John Armstrong writes that the working group's prescription for change may be blinkered by ideology such as time limits.
Why is it 'time-limits' are ideology but an absence of time-limits is not? Why does National have ideology and Labour none? Armstrong's own angle on welfare is ideological. Can't he see that? We all have some sort of belief system; principles, ideas, world-view. After criticising the actuarial calculations and describing the paper as "polemic masquerading as analysis" he writes;
Perhaps worst of all, it makes assertions that are just plain wrong.
As part of the discussion paper's emphasis on getting beneficiaries into work, it cites Denmark, France, Germany, Sweden and Ireland as countries where, in contrast to New Zealand, sole mothers have higher employment rates than mothers with partners.
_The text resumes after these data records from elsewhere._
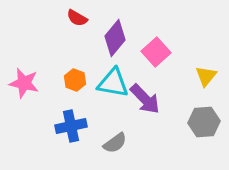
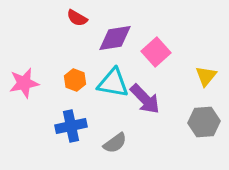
purple diamond: rotated 42 degrees clockwise
pink star: rotated 24 degrees counterclockwise
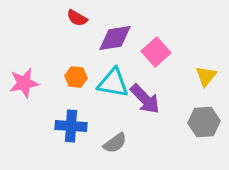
orange hexagon: moved 1 px right, 3 px up; rotated 15 degrees counterclockwise
blue cross: rotated 16 degrees clockwise
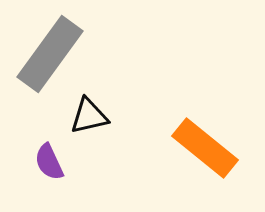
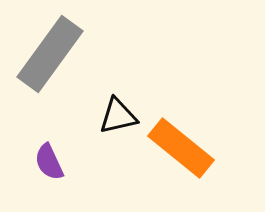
black triangle: moved 29 px right
orange rectangle: moved 24 px left
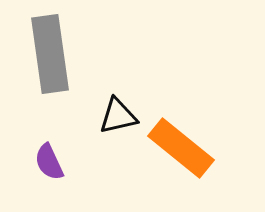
gray rectangle: rotated 44 degrees counterclockwise
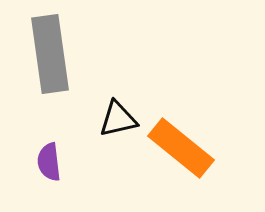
black triangle: moved 3 px down
purple semicircle: rotated 18 degrees clockwise
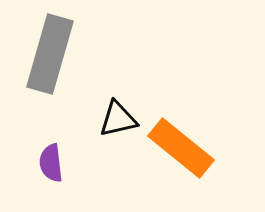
gray rectangle: rotated 24 degrees clockwise
purple semicircle: moved 2 px right, 1 px down
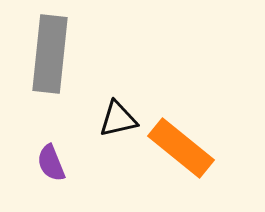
gray rectangle: rotated 10 degrees counterclockwise
purple semicircle: rotated 15 degrees counterclockwise
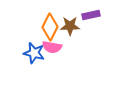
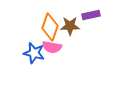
orange diamond: rotated 8 degrees counterclockwise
The OECD's family database tells a rather different story. In Ireland. mothers with partners outstrip sole mothers when it comes to paid employment - as they do in France and Germany, though not by much.
Armstrong has used this graph;
The Issues Paper relied on Peter Whiteford's presentation slide;
There is a time difference in the statistics. Unfortunately many of the statistics presented to the 2 day forum were outdated. (Not mine).
The fact remains that NZ has a low rate of employment among single mothers when compared with other single mothers in the OECD. That is an effect of the open-ended DPB. Quibbling about unintentional errors won't make that fact go away.